Sergio Narváez

Personal information
- Full name: Sergio Narváez Barrera
- Date of birth: 11 July 1985 (age 40)
- Place of birth: Jerez de la Frontera, Spain
- Height: 1.70 m (5 ft 7 in)
- Position: Winger

Team information
- Current team: Xerez Deportivo

Youth career
- Xerez

Senior career*
- Years: Team / Apps / (Gls)
- 2004–2007: Xerez B
- 2005–2007: Xerez / 6 / (0)
- 2006: → Ceuta (loan) / 7 / (0)
- 2007–2009: Portuense / 31 / (4)
- 2009: Jerez Industrial / 17 / (0)
- 2009–2010: Lorca Deportiva / 36 / (14)
- 2010–2012: Villanovense / 60 / (28)
- 2012–2013: Don Benito / 37 / (11)
- 2013–2016: Marbella / 101 / (31)
- 2016–2017: Socuéllamos / 19 / (1)
- 2017: El Ejido / 14 / (2)
- 2017–2018: Marbella / 22 / (1)
- 2018–2019: Xerez / 37 / (5)
- 2019–: Xerez Deportivo / 3 / (0)

= Sergio Narváez =

Spanish footballer

Sergio Narváez Barrera (born 11 July 1985) is a Spanish footballer who plays for Xerez Deportivo FC as a winger.

==Football career==
Born in Jerez de la Frontera, Andalusia, Narváez was a product of hometown Xerez CD's youth system, and made senior debuts with the reserves in the 2004–05 season, competing several years with the side in the lower leagues.
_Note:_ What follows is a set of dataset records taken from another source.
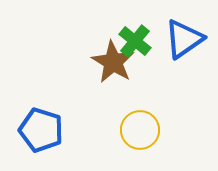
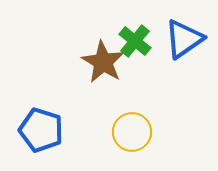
brown star: moved 10 px left
yellow circle: moved 8 px left, 2 px down
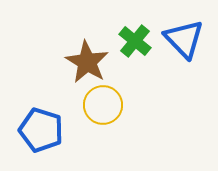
blue triangle: rotated 39 degrees counterclockwise
brown star: moved 16 px left
yellow circle: moved 29 px left, 27 px up
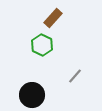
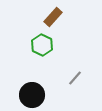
brown rectangle: moved 1 px up
gray line: moved 2 px down
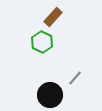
green hexagon: moved 3 px up
black circle: moved 18 px right
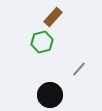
green hexagon: rotated 20 degrees clockwise
gray line: moved 4 px right, 9 px up
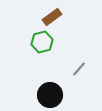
brown rectangle: moved 1 px left; rotated 12 degrees clockwise
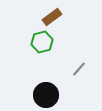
black circle: moved 4 px left
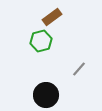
green hexagon: moved 1 px left, 1 px up
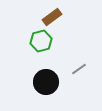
gray line: rotated 14 degrees clockwise
black circle: moved 13 px up
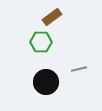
green hexagon: moved 1 px down; rotated 15 degrees clockwise
gray line: rotated 21 degrees clockwise
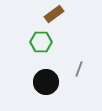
brown rectangle: moved 2 px right, 3 px up
gray line: rotated 56 degrees counterclockwise
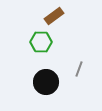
brown rectangle: moved 2 px down
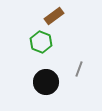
green hexagon: rotated 20 degrees clockwise
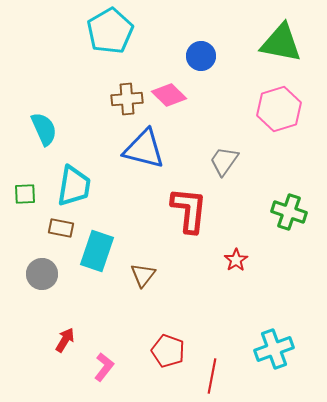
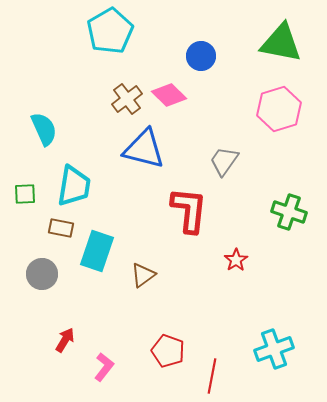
brown cross: rotated 32 degrees counterclockwise
brown triangle: rotated 16 degrees clockwise
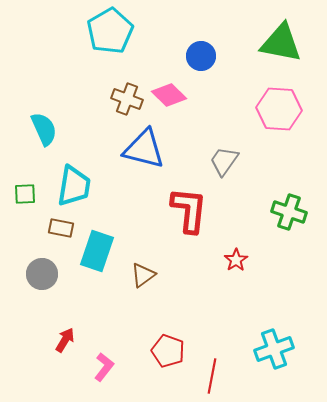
brown cross: rotated 32 degrees counterclockwise
pink hexagon: rotated 21 degrees clockwise
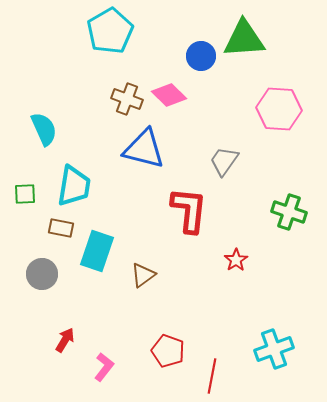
green triangle: moved 37 px left, 4 px up; rotated 15 degrees counterclockwise
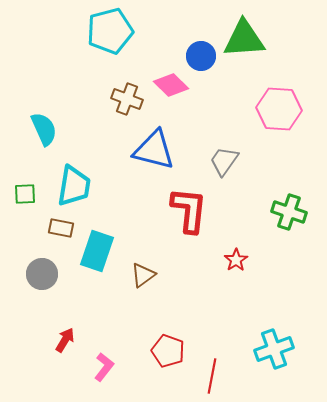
cyan pentagon: rotated 15 degrees clockwise
pink diamond: moved 2 px right, 10 px up
blue triangle: moved 10 px right, 1 px down
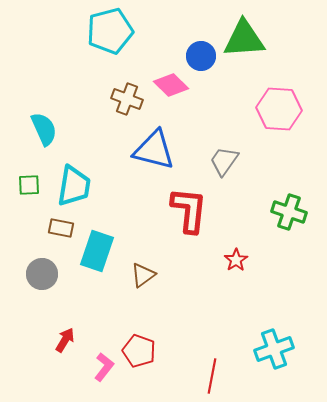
green square: moved 4 px right, 9 px up
red pentagon: moved 29 px left
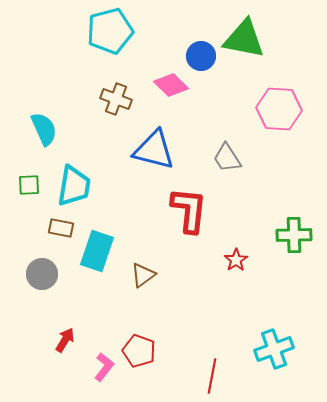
green triangle: rotated 15 degrees clockwise
brown cross: moved 11 px left
gray trapezoid: moved 3 px right, 3 px up; rotated 68 degrees counterclockwise
green cross: moved 5 px right, 23 px down; rotated 20 degrees counterclockwise
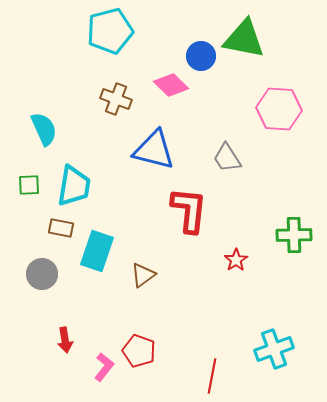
red arrow: rotated 140 degrees clockwise
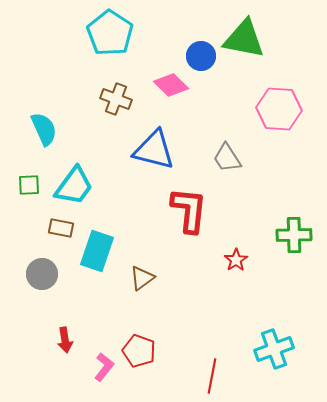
cyan pentagon: moved 2 px down; rotated 24 degrees counterclockwise
cyan trapezoid: rotated 27 degrees clockwise
brown triangle: moved 1 px left, 3 px down
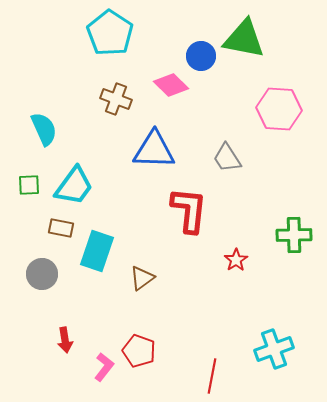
blue triangle: rotated 12 degrees counterclockwise
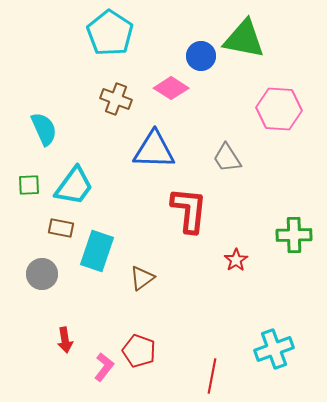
pink diamond: moved 3 px down; rotated 12 degrees counterclockwise
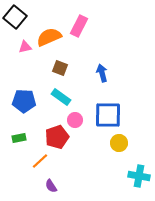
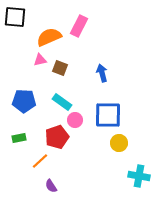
black square: rotated 35 degrees counterclockwise
pink triangle: moved 15 px right, 13 px down
cyan rectangle: moved 1 px right, 5 px down
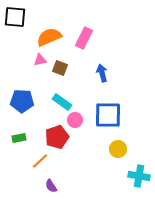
pink rectangle: moved 5 px right, 12 px down
blue pentagon: moved 2 px left
yellow circle: moved 1 px left, 6 px down
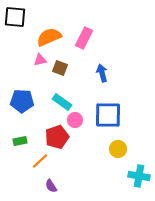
green rectangle: moved 1 px right, 3 px down
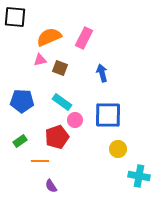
green rectangle: rotated 24 degrees counterclockwise
orange line: rotated 42 degrees clockwise
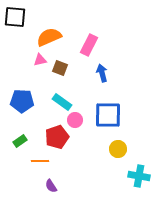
pink rectangle: moved 5 px right, 7 px down
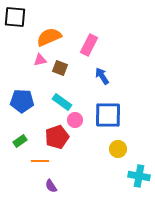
blue arrow: moved 3 px down; rotated 18 degrees counterclockwise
On 28 May 2005 he made his professional debut, coming on as a second-half substitute in a 1–1 away draw against Real Murcia.

In August 2006, Narváez and his brother were loaned to AD Ceuta, in Segunda División B. In July of the following year he rescinded with the Andalusians and moved to Racing Club Portuense, in the same level.

After failing to appear in the half of the 2008–09 campaign, Narváez moved to Tercera División's Jerez Industrial CF in January 2009. He continued to appear in the third and fourth divisions in the following seasons, representing Lorca Deportiva CF, CF Villanovense, CD Don Benito and Marbella FC, achieving a promotion in the end of 2013–14 with the latter.

==Personal life==
Narváez's twin brother and cousin, David and Kiko, respectively, are both footballers; the former played alongside him in Xerez, and the latter spent most of his career with Atlético Madrid.